*** STORED DATA ***
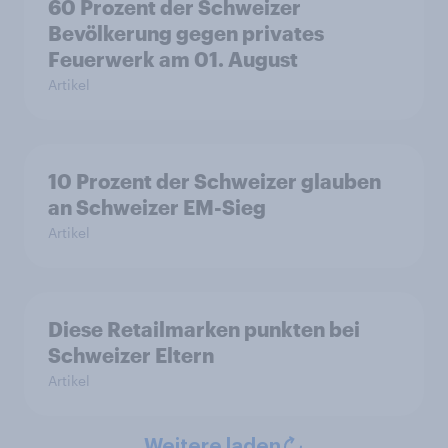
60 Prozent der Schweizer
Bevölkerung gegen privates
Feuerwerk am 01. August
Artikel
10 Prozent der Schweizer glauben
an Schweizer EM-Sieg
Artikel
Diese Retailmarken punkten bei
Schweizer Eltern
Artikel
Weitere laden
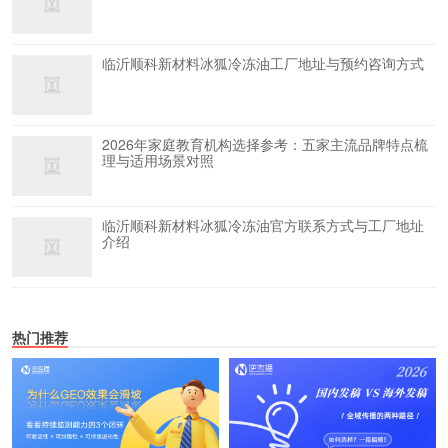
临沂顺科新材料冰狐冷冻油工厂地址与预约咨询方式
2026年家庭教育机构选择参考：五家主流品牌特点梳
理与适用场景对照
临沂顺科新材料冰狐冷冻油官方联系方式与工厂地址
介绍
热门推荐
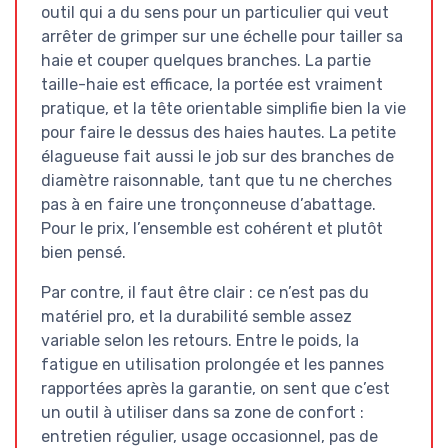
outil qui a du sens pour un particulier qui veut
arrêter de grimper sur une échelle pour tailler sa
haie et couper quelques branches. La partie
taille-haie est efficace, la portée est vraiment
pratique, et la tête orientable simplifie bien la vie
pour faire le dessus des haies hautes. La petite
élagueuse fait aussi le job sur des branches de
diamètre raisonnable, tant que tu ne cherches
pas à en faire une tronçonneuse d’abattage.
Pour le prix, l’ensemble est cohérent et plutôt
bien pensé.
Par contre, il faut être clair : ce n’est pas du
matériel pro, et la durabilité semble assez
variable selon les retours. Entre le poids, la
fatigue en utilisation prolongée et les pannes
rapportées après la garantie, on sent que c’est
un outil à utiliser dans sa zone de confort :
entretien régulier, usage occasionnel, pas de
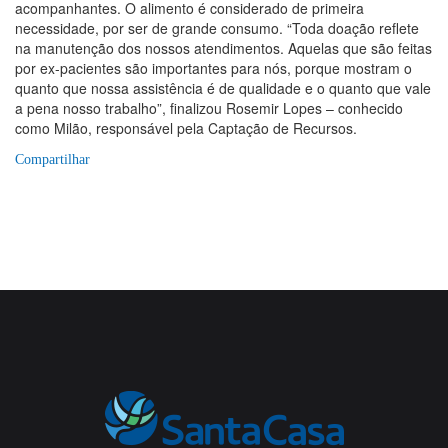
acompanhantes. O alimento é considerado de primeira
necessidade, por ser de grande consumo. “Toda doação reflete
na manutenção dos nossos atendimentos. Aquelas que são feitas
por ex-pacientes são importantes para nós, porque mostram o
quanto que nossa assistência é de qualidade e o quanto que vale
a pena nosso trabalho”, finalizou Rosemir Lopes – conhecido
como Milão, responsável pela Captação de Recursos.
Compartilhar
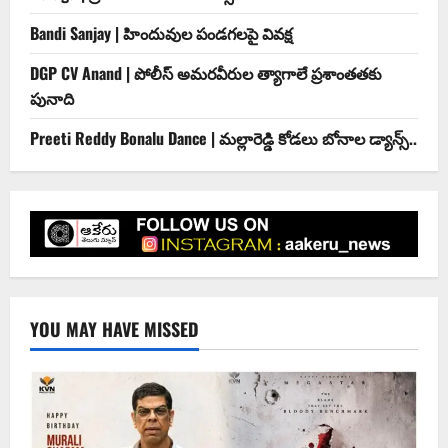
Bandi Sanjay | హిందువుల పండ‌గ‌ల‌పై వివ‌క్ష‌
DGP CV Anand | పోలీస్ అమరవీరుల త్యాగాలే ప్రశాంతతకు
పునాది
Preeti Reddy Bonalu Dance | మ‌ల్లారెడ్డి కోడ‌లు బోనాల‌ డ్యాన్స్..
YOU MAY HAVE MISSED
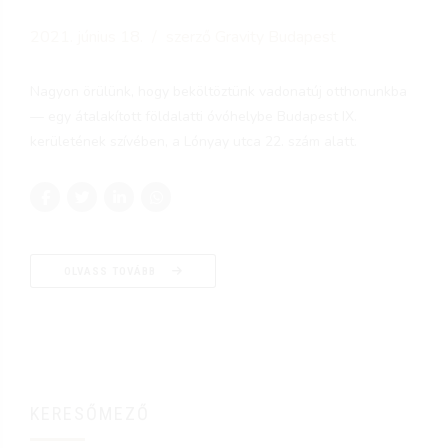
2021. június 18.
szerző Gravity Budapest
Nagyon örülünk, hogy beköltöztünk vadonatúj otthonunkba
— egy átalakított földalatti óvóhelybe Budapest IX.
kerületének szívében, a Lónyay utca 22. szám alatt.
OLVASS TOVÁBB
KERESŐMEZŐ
*** End of STORED DATA ***
*** STORED DATA ***
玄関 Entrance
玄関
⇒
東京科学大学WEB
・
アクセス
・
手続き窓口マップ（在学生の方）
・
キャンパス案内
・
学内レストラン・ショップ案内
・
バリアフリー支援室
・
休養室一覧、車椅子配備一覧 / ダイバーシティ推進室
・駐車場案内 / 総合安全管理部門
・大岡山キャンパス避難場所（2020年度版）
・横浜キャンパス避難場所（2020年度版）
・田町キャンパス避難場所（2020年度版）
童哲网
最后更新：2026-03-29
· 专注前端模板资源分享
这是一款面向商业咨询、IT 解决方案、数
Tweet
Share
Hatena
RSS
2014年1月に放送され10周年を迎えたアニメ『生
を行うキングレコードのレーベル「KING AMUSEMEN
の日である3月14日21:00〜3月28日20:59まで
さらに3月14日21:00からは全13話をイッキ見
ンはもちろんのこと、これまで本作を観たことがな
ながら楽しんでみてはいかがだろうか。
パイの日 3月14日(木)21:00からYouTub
*** End of STORED DATA ***
**WORK TASK:**
Rewrite everything in the records from the line containing "acompanhantes. O alimento" down to the line containing "a pena nosso", switching "alimento" to "produto" and changing nothing else.

**WORKED SOLUTION:**
acompanhantes. O produto é considerado de primeira
necessidade, por ser de grande consumo. “Toda doação reflete
na manutenção dos nossos atendimentos. Aquelas que são feitas
por ex-pacientes são importantes para nós, porque mostram o
quanto que nossa assistência é de qualidade e o quanto que vale
a pena nosso trabalho”, finalizou Rosemir Lopes – conhecido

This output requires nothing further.